Pope Francis on Saturday will meet victims of South Sudan’s civil war, a day after delivering an impassioned appeal for the country’s leaders to recommit to peace for the sake of their long-suffering people.
Francis is making the first papal visit to South Sudan since it gained independence from Sudan in 2011 and plunged into a brutal ethnic conflict that left the young nation divided and traumatised.
Some 380,000 people died in five years of bloodshed before the civil war formally ended in 2018, with a ceasefire between warring leaders who remain in power today.
But the country remains fragile and violent and Francis, who tried to broker peace between the rival parties, is visiting South Sudan as it lurches from one crisis to the next.
On Saturday, the 86-year-old Argentine will address a group of South Sudanese living in a camp outside Juba who were forced to flee ethnic violence during the war years.

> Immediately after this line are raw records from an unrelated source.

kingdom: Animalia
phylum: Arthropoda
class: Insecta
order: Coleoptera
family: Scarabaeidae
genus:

They will be brought to an audience in the capital city with Francis, who has made the defence of migrants and those on the margins a pillar of his papacy.
Despite a peace deal technically ending the war, conflict still drives people from their homes, and there are some 2.2 million internally displaced across South Sudan, according to UN data from December.
On Saturday evening, Francis will hold a joint prayer with the Archbishop of Canterbury and the Moderator of the General Assembly of the Church of Scotland, who are joining him in the country.
He will also meet South Sudan’s religious leaders, who work with the poor and marginalised and are deeply respected in the devout country where 60 percent of its 12 million people are Christian.